Has anyone done some real permanence testing on todays inkjet printers, aftermarket inks and paper.? I do not mean the non verifiable data from Wilhelm or RIT, but accelerated data that has a 6 month or one year real world test daylight test (like Livic's discontinued work ) correlated to it. I believe that without this being done the reciprocity factors are just "swags" at best. My very controlled testing on dye based Epson inks, in the past, showed that the predictions from the experts were off by a factor of 3.
I want to purchase a new wide format printer and can not afford to make a mistake, given the current prices. Pointing me in the right direction will be appreciated.
You are completely in error in implying that the Whilhelm Research data is inaccurate and not "real world." Their data is found on actual scientific principles. They are the authority in print permanence. You should take the time to read the foot notes in their reported data and maybe even purchase their book on accelerated testing mehods and procedures.
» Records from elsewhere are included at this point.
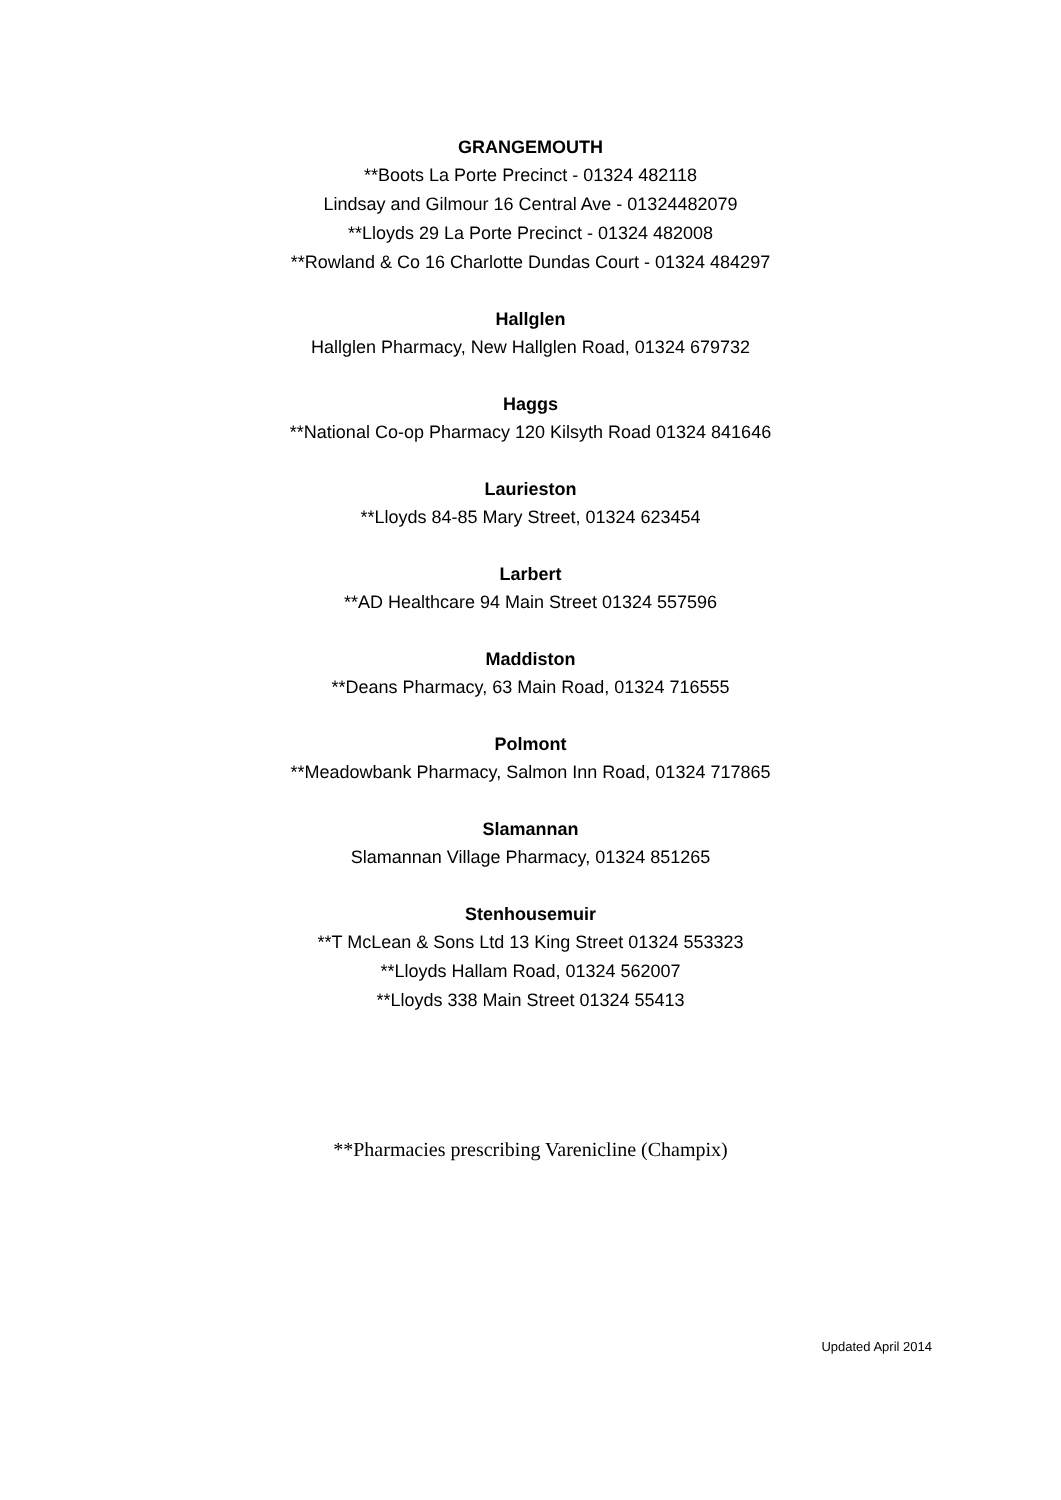GRANGEMOUTH
**Boots La Porte Precinct - 01324 482118
Lindsay and Gilmour 16 Central Ave - 01324482079
**Lloyds 29 La Porte Precinct - 01324 482008
**Rowland & Co 16 Charlotte Dundas Court - 01324 484297
Hallglen
Hallglen Pharmacy, New Hallglen Road, 01324 679732
Haggs
**National Co-op Pharmacy 120 Kilsyth Road 01324 841646
Laurieston
**Lloyds 84-85 Mary Street, 01324 623454
Larbert
**AD Healthcare 94 Main Street 01324 557596
Maddiston
**Deans Pharmacy, 63 Main Road, 01324 716555
Polmont
**Meadowbank Pharmacy, Salmon Inn Road, 01324 717865
Slamannan
Slamannan Village Pharmacy, 01324 851265
Stenhousemuir
**T McLean & Sons Ltd 13 King Street 01324 553323
**Lloyds Hallam Road, 01324 562007
**Lloyds 338 Main Street 01324 55413
**Pharmacies prescribing Varenicline (Champix)
Updated April 2014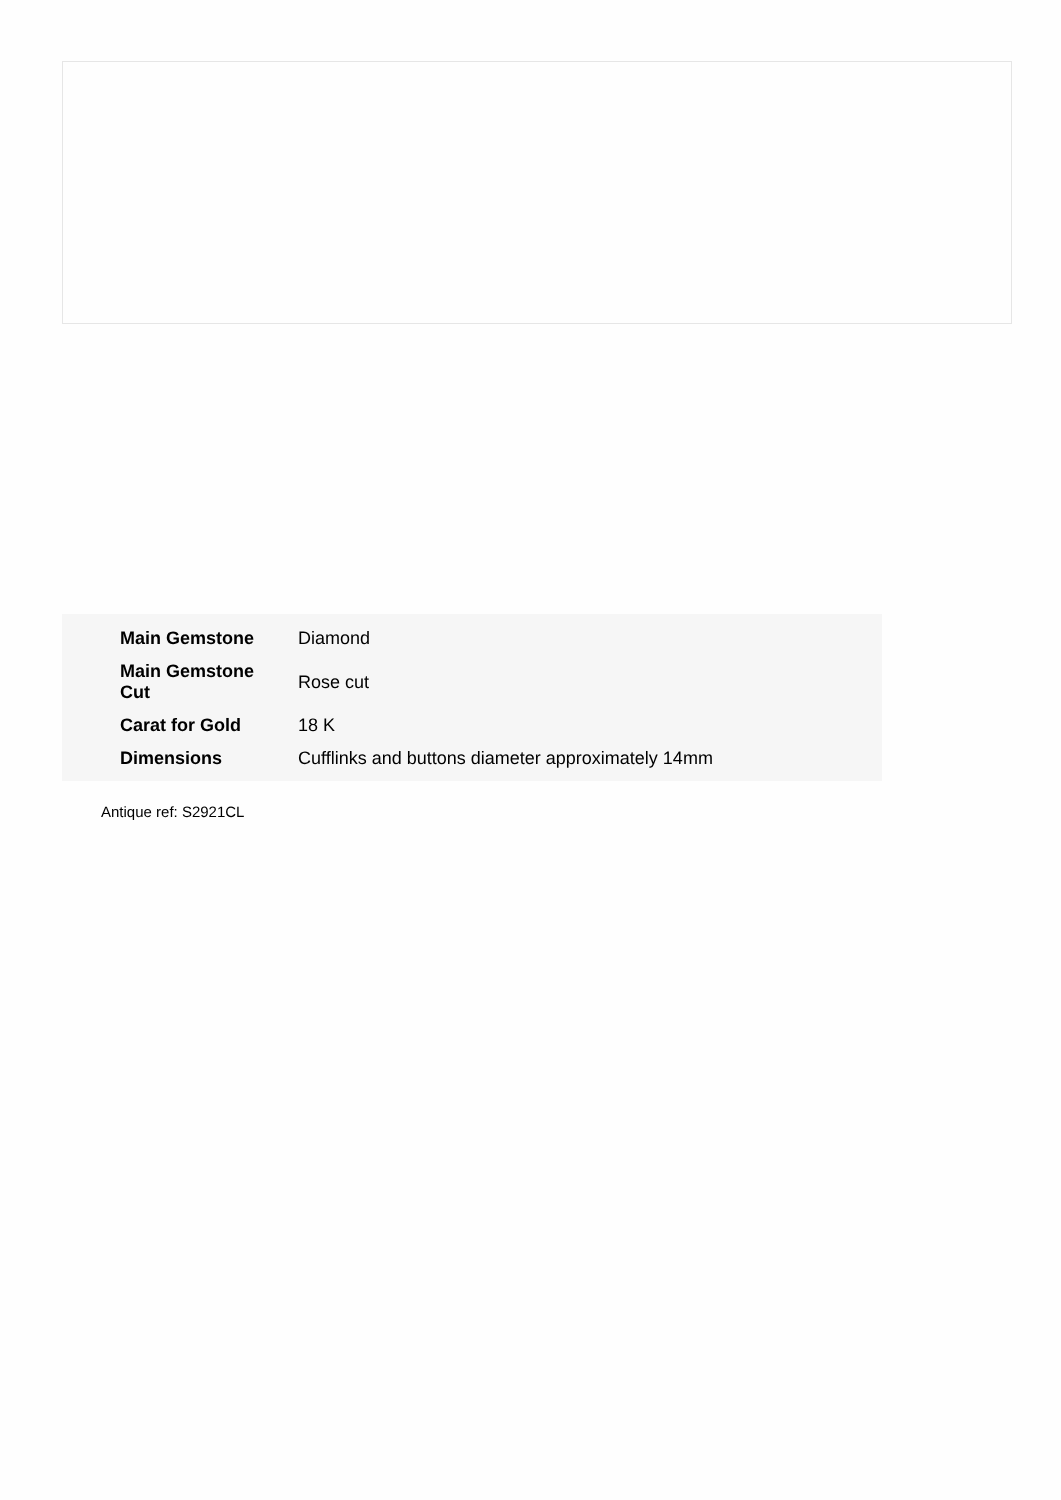| Main Gemstone | Diamond |
| Main Gemstone Cut | Rose cut |
| Carat for Gold | 18 K |
| Dimensions | Cufflinks and buttons diameter approximately 14mm |
Antique ref: S2921CL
Most dye based inks last only months. I have seen this myself with the Epson 1200. However, under certain conditions, pigmented inks can last for more than 200 years. That is a scientific fact.
A printer that has good print permanance would be the Epson 2400, 4800, 7800, 9800 or the new Cannon 9X00 printer. I personally own the 4800 and my works have been on display in galleries for over a year without any signs of color fading what so ever.